━━━ Selection ━━━
# New to planted tanks. help me with my Geo tank!



## C-kidder (Aug 2, 2014)

Ok here goes....
Starting to try and plant a tank with a bunch of geo's. I expect all the same issues I had with the other set of geo's I had but, learnt a few lessons and asked a bunch of questions after everything that was put in the tank died/got eaten. 
I will attach a pic of what I bought at the store, Still learning so asked for all low light plants and this is what I was given/picked out with the person. 


I guess a few I have are.
1.Do I really need to fertilize/co2 with what I have in the tank and if so what is the best option. I would personally like to add as much plant life as possible without crowding it to much. 
2. Is is best to remove the fiber wrapping that the plant comes in and metal band? Typically I would but with them going into a tank with fish that like to dig around their roots/stem's I found that they tend to get dug up if not weighted or held down.
3. Anybody recommend any plants that I currently do not have? I would like to have more variation but am limited with the fish and lighting I have on the tank.
Lighting on tank is 1 (Beamswork 48" 3300 lumen - 54 x 1w LED (3 rows of LED, 54 6500k) Fish in the tank are Geo's, pleco's, and cory cat's I have removed all snails in hope that it should make it easier for the plants to have a fighting chance.

Thanks in advance for any tips or advice given.


----------



## jbyoung00008 (May 16, 2011)

Tank looks good. Plant syou bought are. Anubias, Java Fern, Narrow leaf Java, Microsorum Windelov. Most of the plants you bought prefer to be ties to something rather than have their roots berried in the eground

Question 1# No you don't need to add Co2. The plants you have in there will do fine without it. I recommend adding some sort of fertz. I like the Seachem line. Add Flourish comprehensive and Trace. Keep it simple. Don't over dose it. Im not a fan of excel. I think you can achieve a nice planted tank without tit but some people do like it. I also you flourish tabs. You place them at the roots of plants in the substrate.

Question 2 # The fiber wrapping is supposed to be removed so are the cups. Reason being. The plant will eventually become root bound and it will effect the plants health. If you are struggling to keep them in the substrate you could leave them in the cups/fiber until they grow better roots. Your fish obviously dig so keeping them down is always an issue. I try to place a rock or 2 around the base of the plant to stop the fish from up rooting it. Once the roots grow in I remove the rocks. 

Question 3. A plant I have found that develops good long strong roots relatively fast is most Crypt species. They are good in low light. 

Ive dealt with many plants in my African tank. They like to dig too. Its been fun trying all the different types. Your lights should be fine.
━━━ Excerpted data ━━━
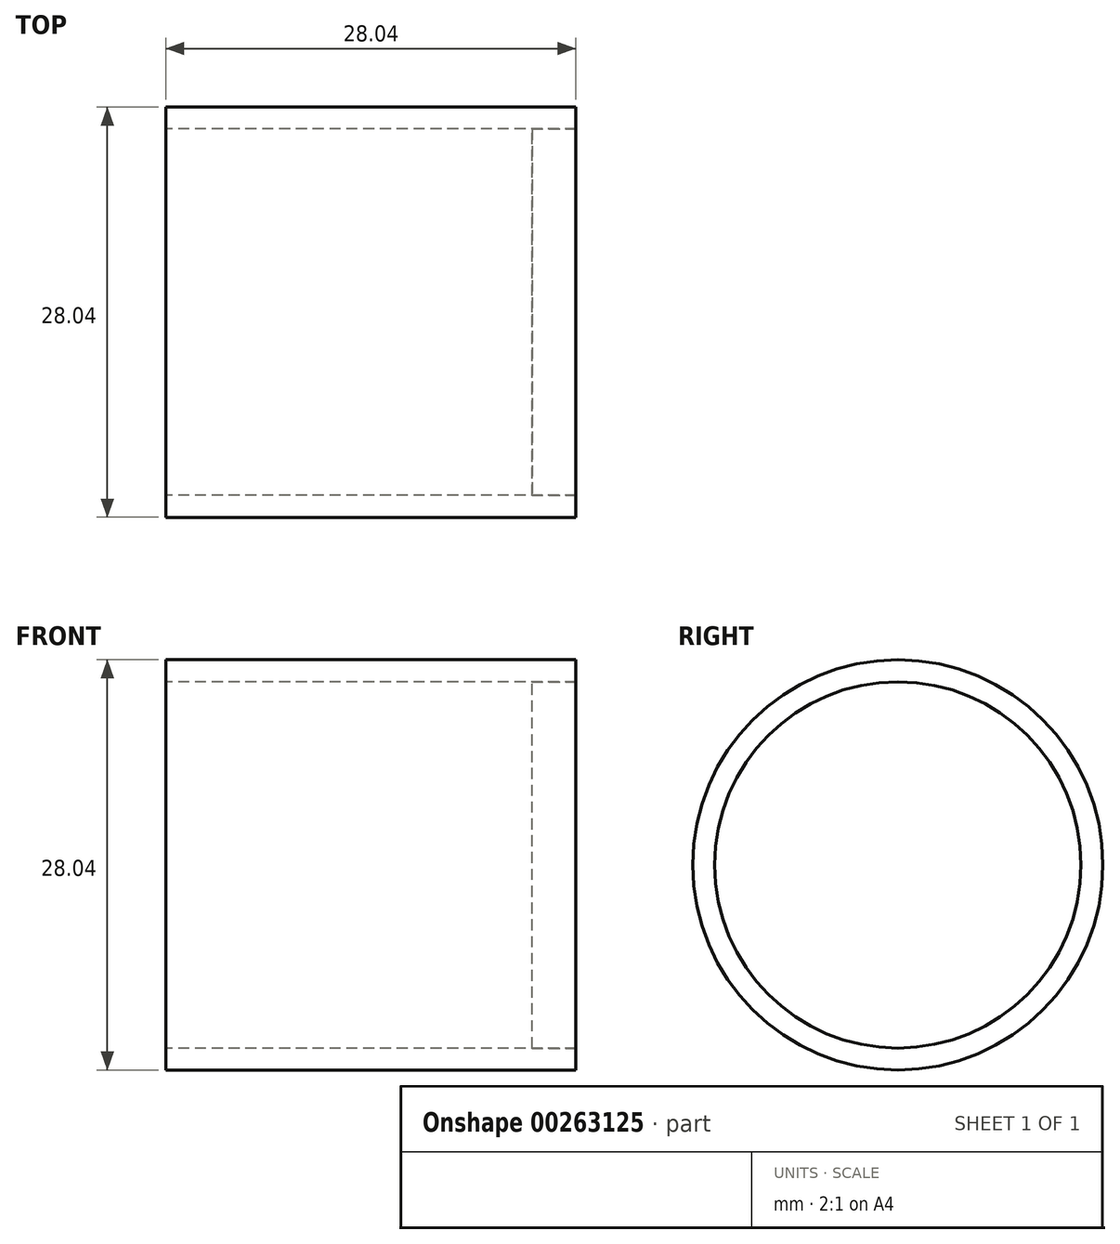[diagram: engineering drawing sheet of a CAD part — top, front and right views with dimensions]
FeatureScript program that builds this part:
annotation { "Feature Type Name" : "Feature", "Feature Type Description" : "" }
export const myFeature = defineFeature(function(context is Context, id is Id, definition is map)
    precondition{}
    {
        {
            var Q0;
            Q0=qCreatedBy(makeId("Right.planeOp"),FACE);
            var sketch = newSketch(context, id + "F0", { "sketchPlane" : qUnion([Q0])});
            skCircle(sketch, "E0", {"center": v(0, 0) * mm, "radius": 14.02 * mm});
            skCircle(sketch, "E1", {"center": v(0, 0) * mm, "radius": 12.52 * mm});
            skSolve(sketch);
        }
        {
            var Q0;
            Q0 = qSketchRegion(id + "F0", true);
            extrude(context, id + "F1", {"entities" : qUnion([Q0]), "depth" : 28.04 * mm});
        }
        {
            var Q0;
            Q0=makeQuery(id+"F1.opExtrude","CAP_FACE",FACE,{"disambiguationData":[OSD([sQuery(id+"F0.wireOp",EDGE,"E0"),sQuery(id+"F0.wireOp",EDGE,"E1")])],"isStart":false});
            var sketch = newSketch(context, id + "F2", { "sketchPlane" : qUnion([Q0])});
            skCircle(sketch, "E2", {"center": v(0, 0) * mm, "radius": 13.39 * mm});
            skSolve(sketch);
        }
        {
            var Q0;
            Q0=makeQuery(id+"F2.imprint","IMPRINT",FACE,{"disambiguationData":[TD([[makeQuery(id+"F2.imprint","IMPRINT",EDGE,{"derivedFrom":makeQuery(id+"F1.opExtrude","CAP_EDGE",EDGE,{"disambiguationData":[OSD([sQuery(id+"F0.wireOp",EDGE,"E1")])],"isStart":false})}),1.0]])]});
            var Q1;
            Q1=sQuery(id+"F2.wireOp",EDGE,"E2");
            extrude(context, id + "F3", {"entities" : qUnion([Q0]), "surfaceEntities" : qUnion([Q1]), "oppositeDirection" : true, "depth" : 3 * mm});
        }
    });
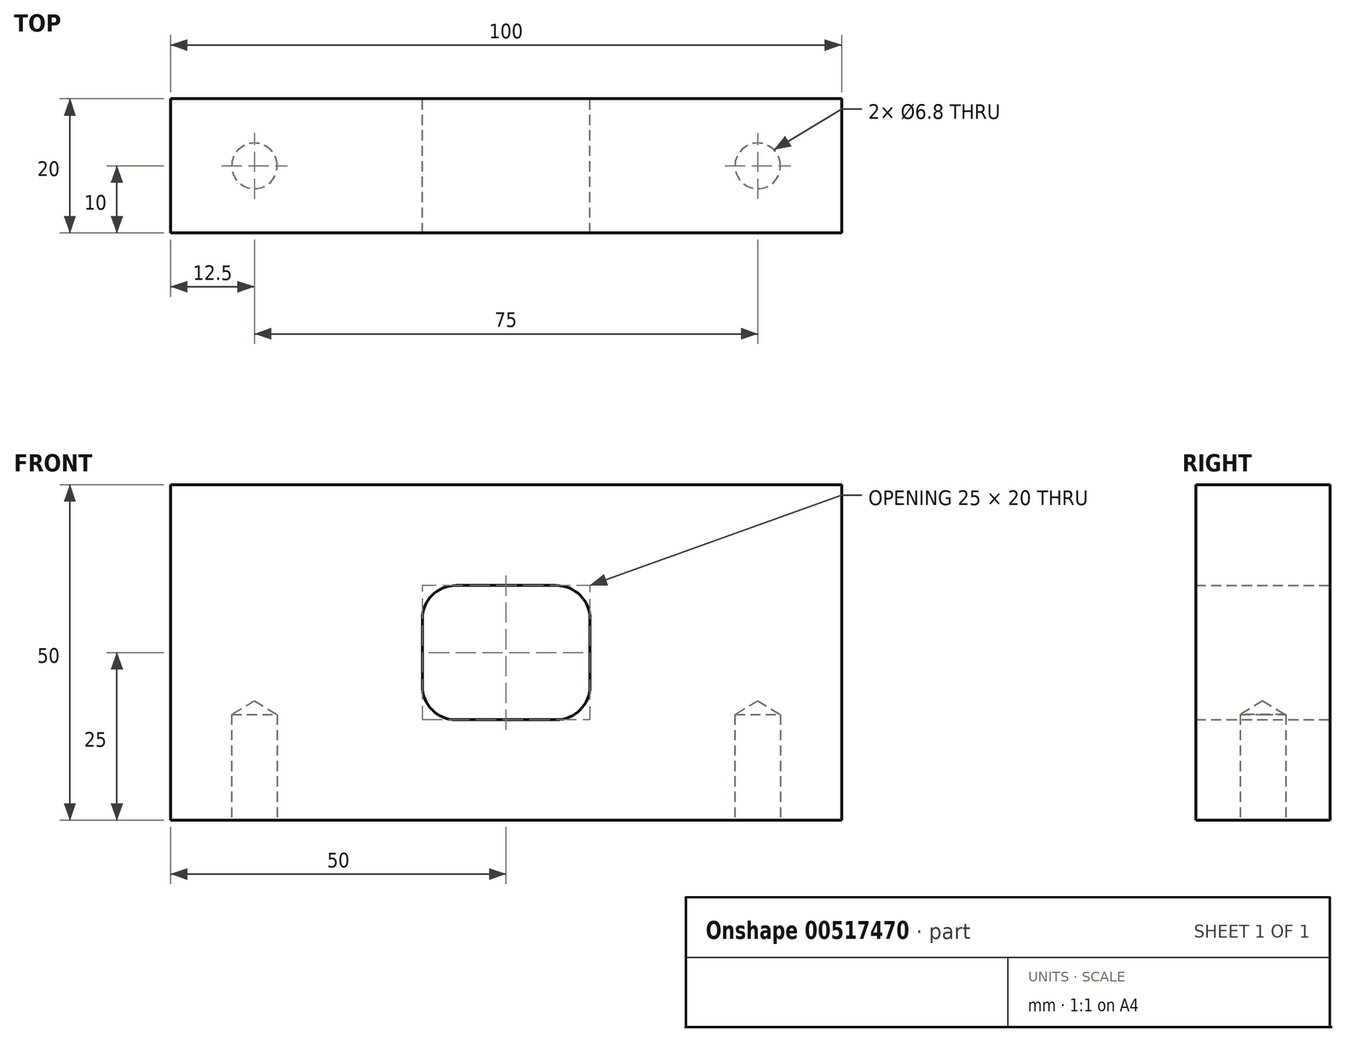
━━━
Extend the forum thread about planting a Geo tank, picking up after its final reply. The data has no connection to the planted tank thread.

■ Output for this exercise:
----------



## C-kidder (Aug 2, 2014)

You are awesome thanks!!
Tank needs more plants because I chose not to background my tanks but I don't Like looking at the uv sterilizer tube behind this one. I Will see if I can attach some of the plants to some cactus wood I have in my tanks that I am not using and use the rock method. as well to help protect the bottom of the stems I think. The big Deamons I have are the worst out of the bunch but don't intentionally mess with the plants. The food will rest around it and they like to pick up every last bit so they will sit there and take 10 mouthfuls of sand which pretty much de-roots anything around the area.

Thanks again. I will look at picking up something from the Crypt family and post more pictures soon!


----------



## Niku (Feb 11, 2014)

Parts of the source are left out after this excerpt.